3.00pm
GAZA - Israeli helicopters fired missiles at a car carrying Islamic militants on Monday, killing a senior Hamas member and wounding 25 other Palestinians in the latest violence threatening a US-backed peace plan.
Relatives identified the dead man as Khader al-Husari, a senior operative of the Izz el-Deen al-Qassam Brigades, Hamas' armed wing. Hamas sources said two other senior Qassam members were among those wounded in the Gaza City attack.
It was the sixth such helicopter attack since August 21. Israel has now killed 11 militants and three bystanders in the Gaza Strip strikes -- bloodshed coinciding with the collapse of a truce that had underpinned the peace "road map".
"Three missiles hit the white Subaru," said Mohammed Murad, who was standing outside his electrical shop when the attack occurred. "People inside the car were on fire...The ground was shaking and people were screaming and running."
Murad was wounded in the chest and back.
Israeli helicopters last attacked on Saturday, killing Abdullah Aqel, commander of Hamas' armed wing in central Gaza.
"The continuation of the Israeli assassination policy is...going to be responsible for further deterioration," said Palestinian cabinet minister Ghassan al-Khatib.
Muslim militants renounced a seven-week-old truce after the first in the current spate of Israeli missile attacks on August 21, two days after a Palestinian suicide bomber blew up an Israeli bus in Jerusalem, killing 21 people.
Palestinians say the attacks amount to assassinations. Israel says it has no alternative as Palestinian authorities had not cracked down on militant groups as required by the road map.
The plan charts a course towards an end to nearly three years of bloodshed and creation of a Palestinian state by 2005.
The United States, which has urged Palestinian Prime Minister Mahmoud Abbas to dismantle militant groups, has largely kept to the diplomatic sidelines during the latest violence.

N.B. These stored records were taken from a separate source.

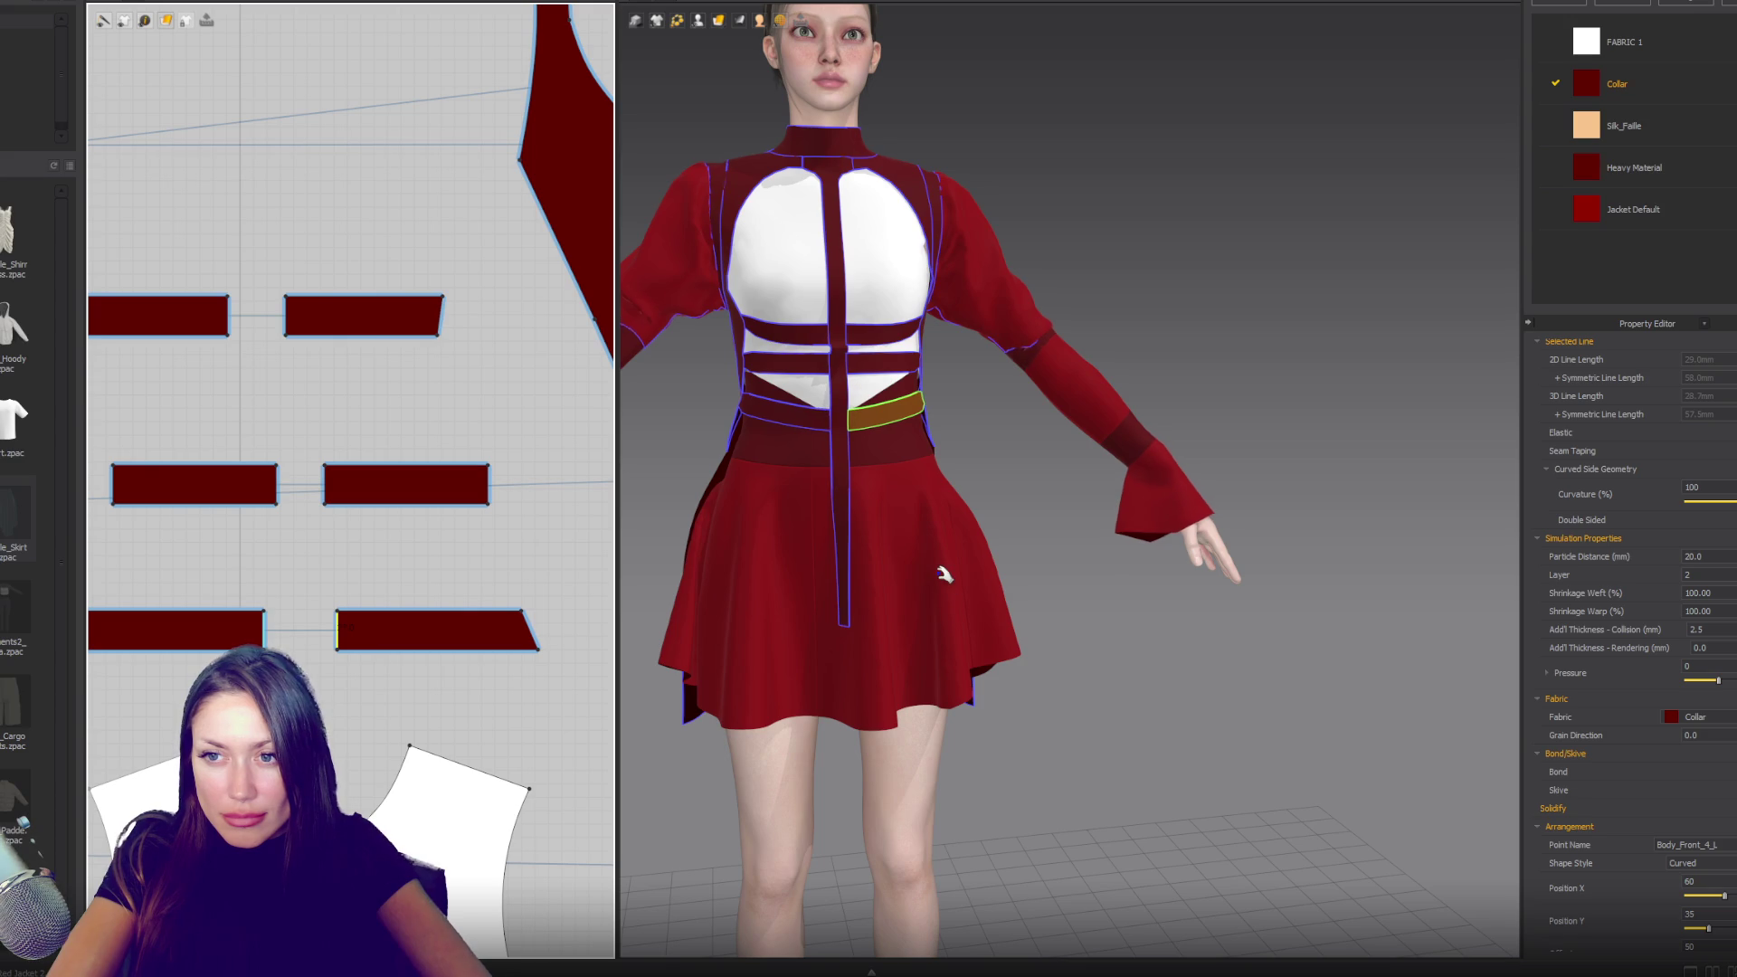
{"action": "left_click_drag", "start_coordinate": [844, 409], "coordinate": [846, 423]}
- Select the right waist band, then the left waist band, to check their drape
{"action": "left_click", "coordinate": [925, 444]}
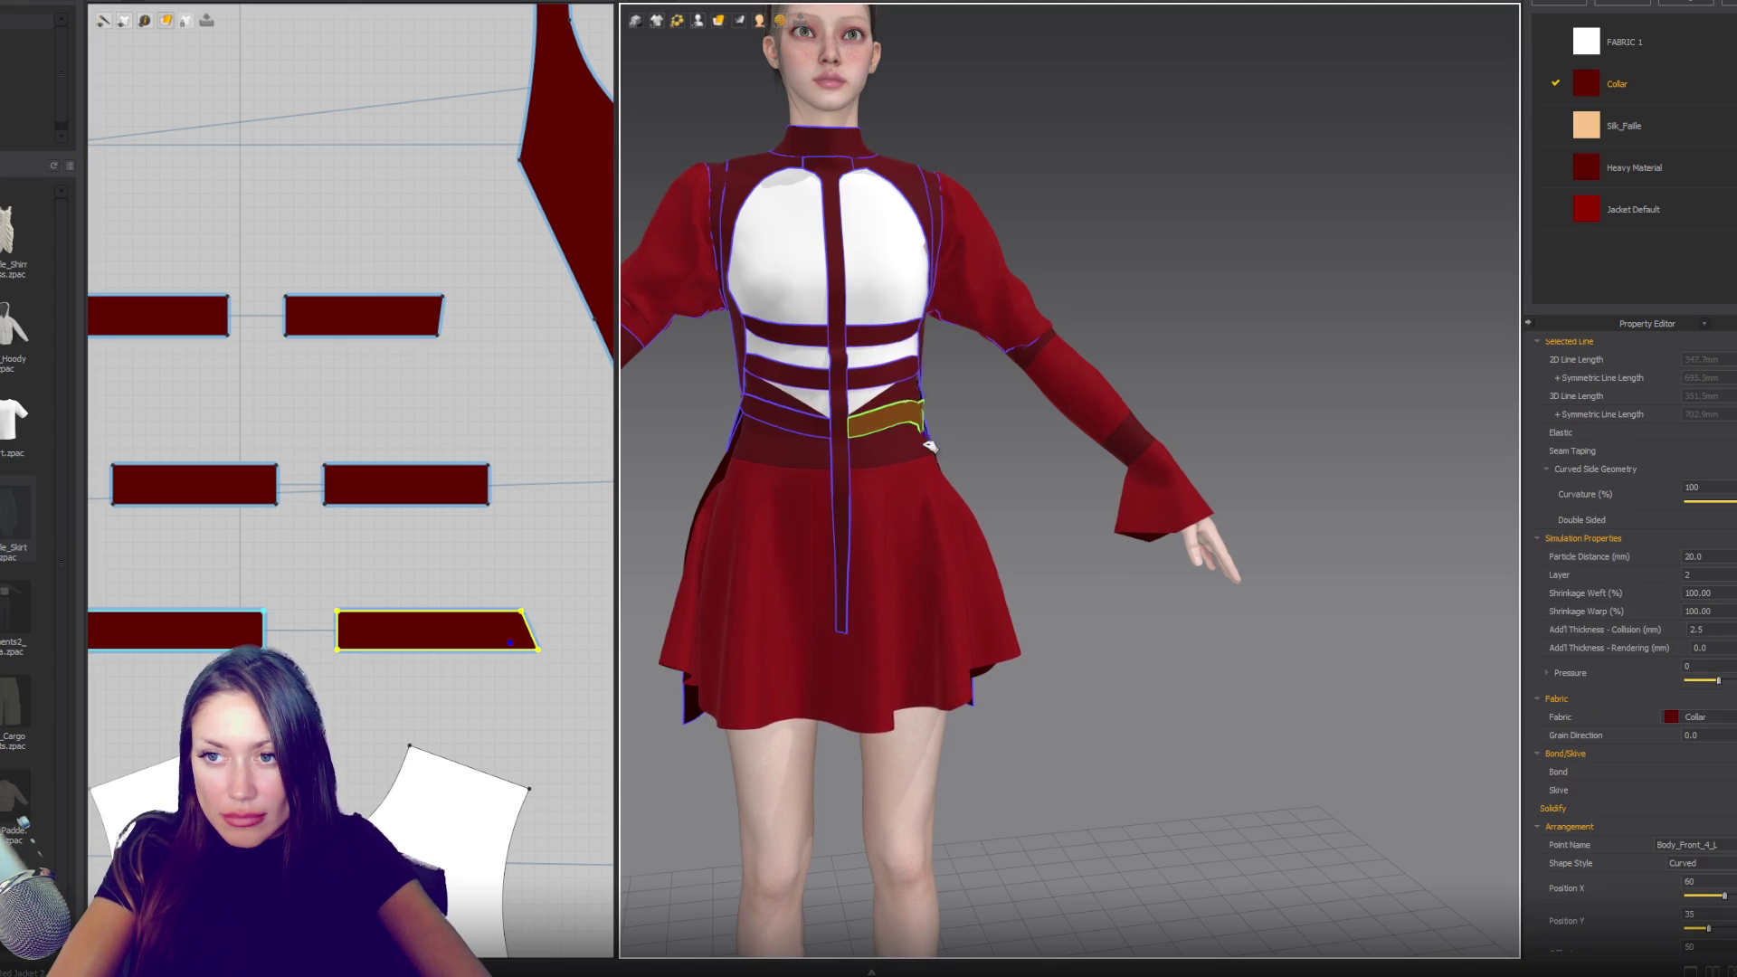
{"action": "left_click", "coordinate": [744, 430]}
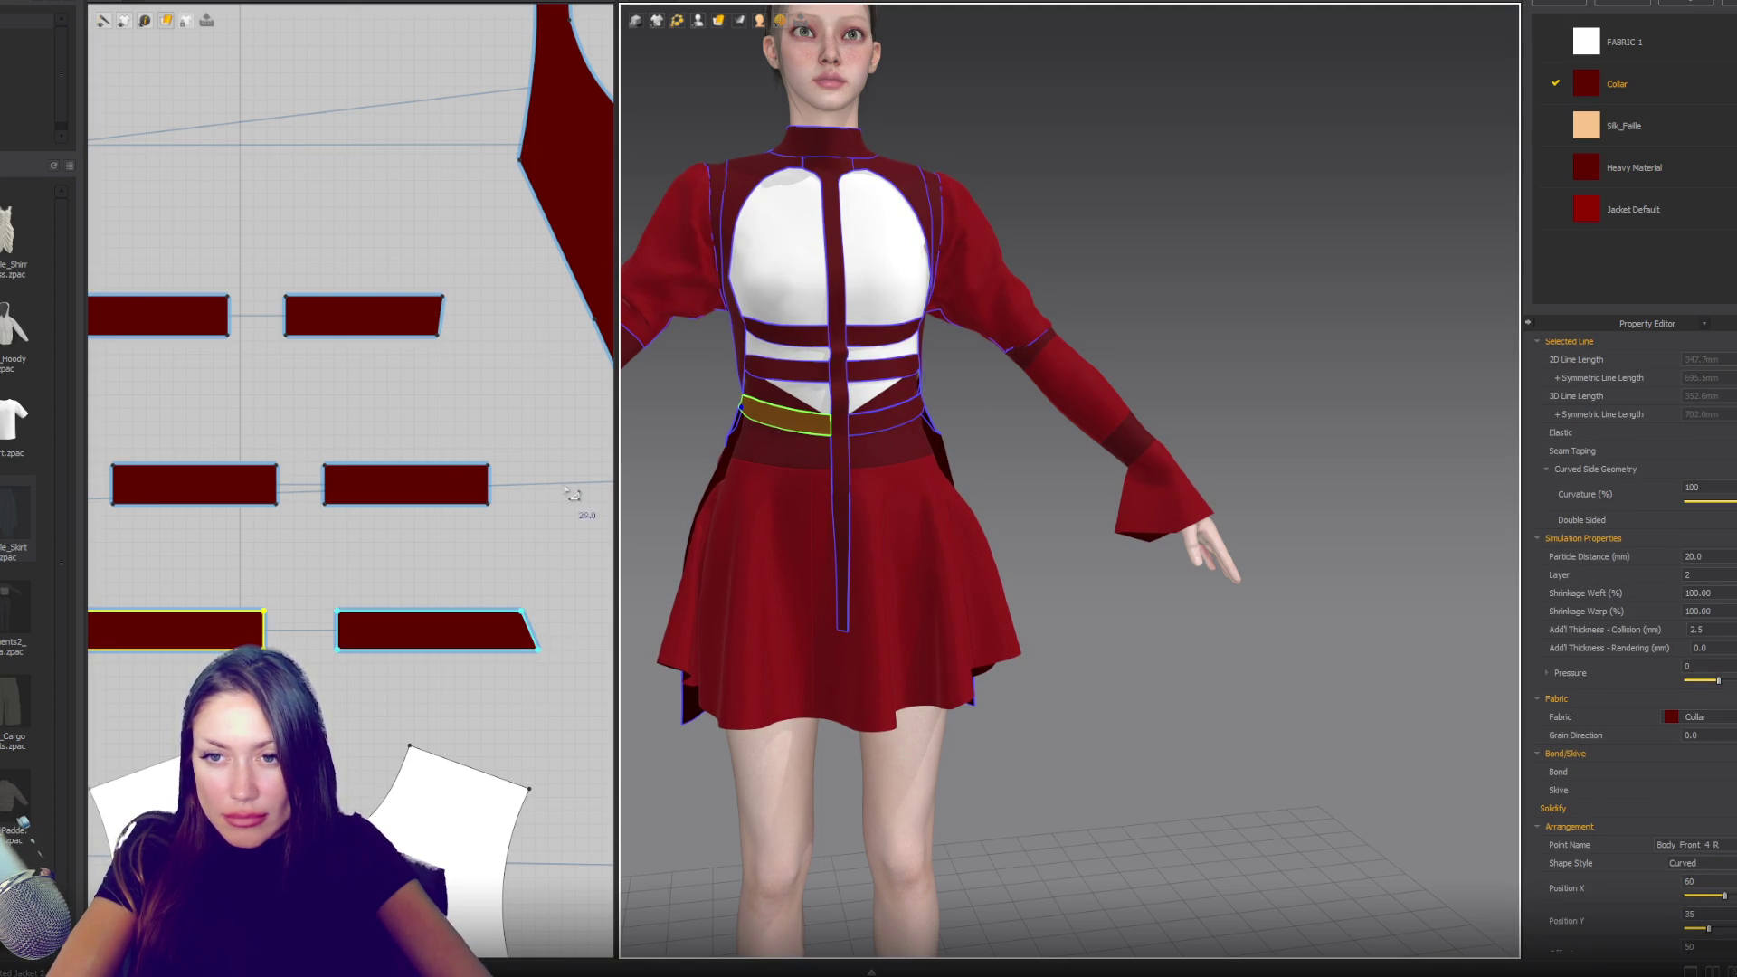
{"action": "scroll", "coordinate": [573, 494], "scroll_direction": "down", "scroll_amount": 5}
{"action": "scroll", "coordinate": [262, 507], "scroll_direction": "up", "scroll_amount": 5}
{"action": "scroll", "coordinate": [412, 466], "scroll_direction": "up", "scroll_amount": 10}
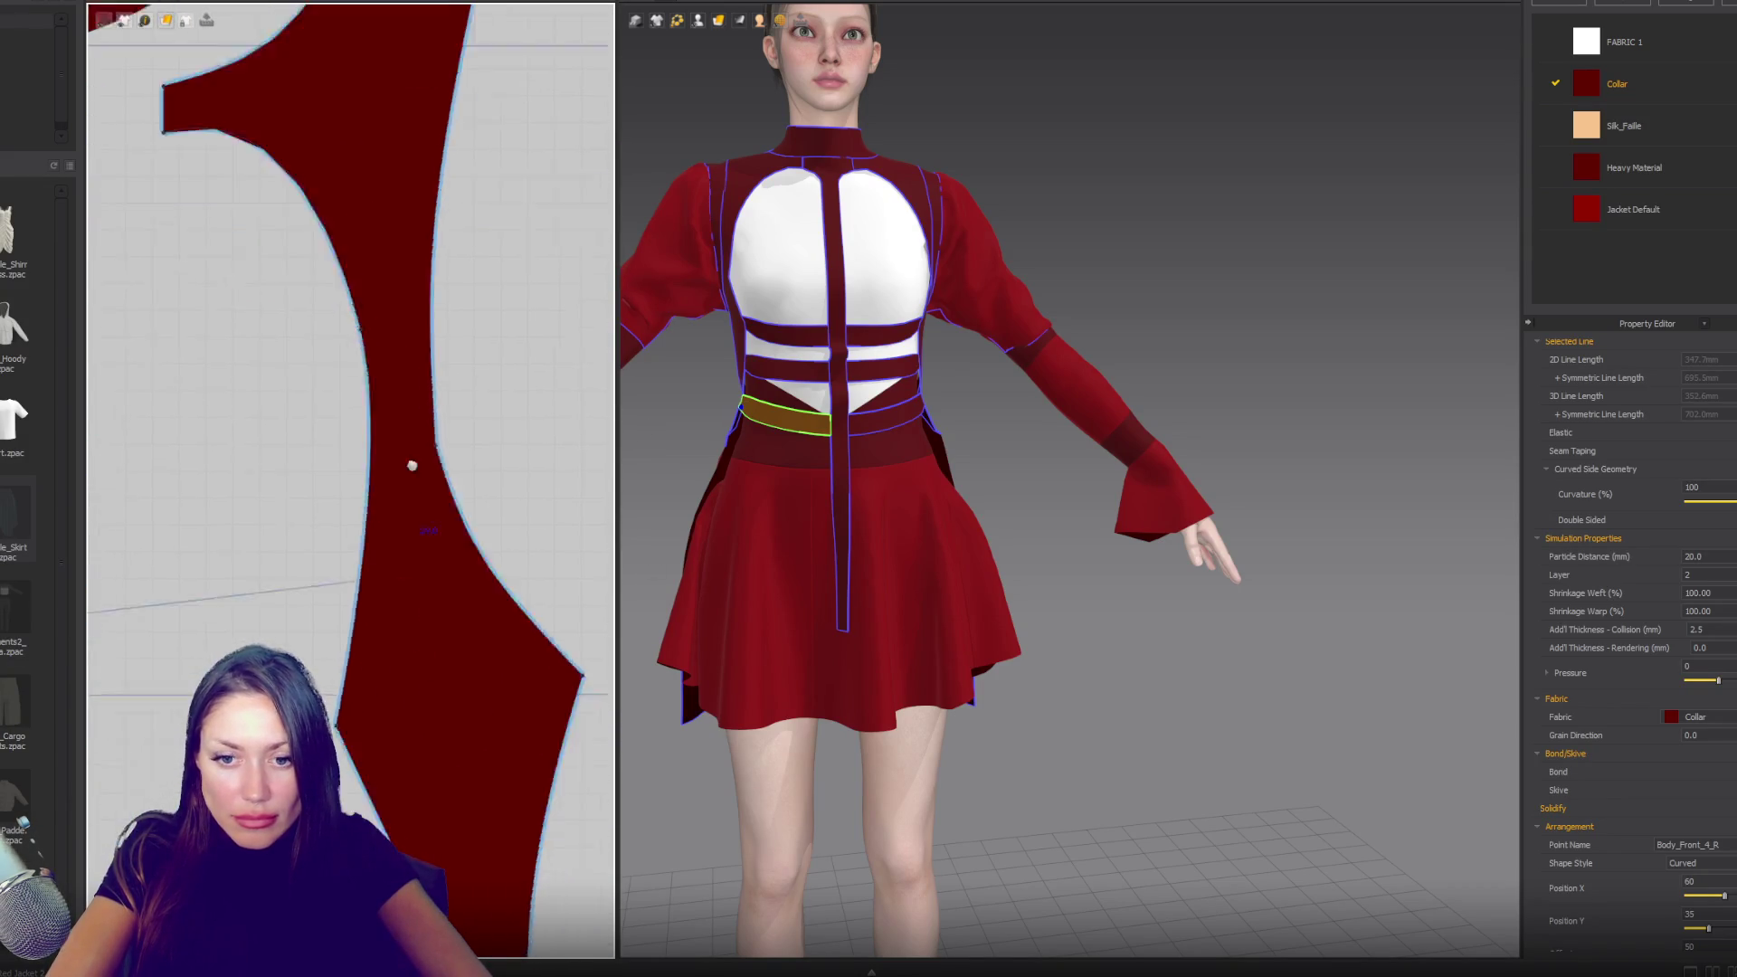
{"action": "scroll", "coordinate": [389, 353], "scroll_direction": "down", "scroll_amount": 2}
- Sew the side gusset's left edge to the adjacent piece with Segment Sewing (N)
{"action": "key", "text": "n"}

In a long-awaited report that could put more strain on relations between Israel's Jews and minority Arabs, an Israeli state inquiry reprimanded police for killing 13 Israeli Arabs in pro-Palestinian protests three years ago.
But the findings by the Or Commission did not recommend any action against then-prime minister Ehud Barak, clearing any legal barriers to a widely expected attempt at a political comeback by the former Labour Party leader.
Israeli Arab groups denounced the report as a whitewash that failed to punish politicians overseeing police who fired live ammunition at citizens of the Jewish state during stone-throwing demonstrations.
The creation of the commission into the deaths in October 2000, soon after the start of the latest Palestinian uprising for independence in the West Bank and Gaza Strip, was widely seen as an attempt to appease Israel's outraged Arab minority.
After nearly three years of testimony, the commission found that police commanders committed errors of judgment when their forces shot at the demonstrators in the northern Galilee region.
The three-member Supreme Court panel recommended the dismissal of several top officers and that others no longer be allowed to hold senior security posts.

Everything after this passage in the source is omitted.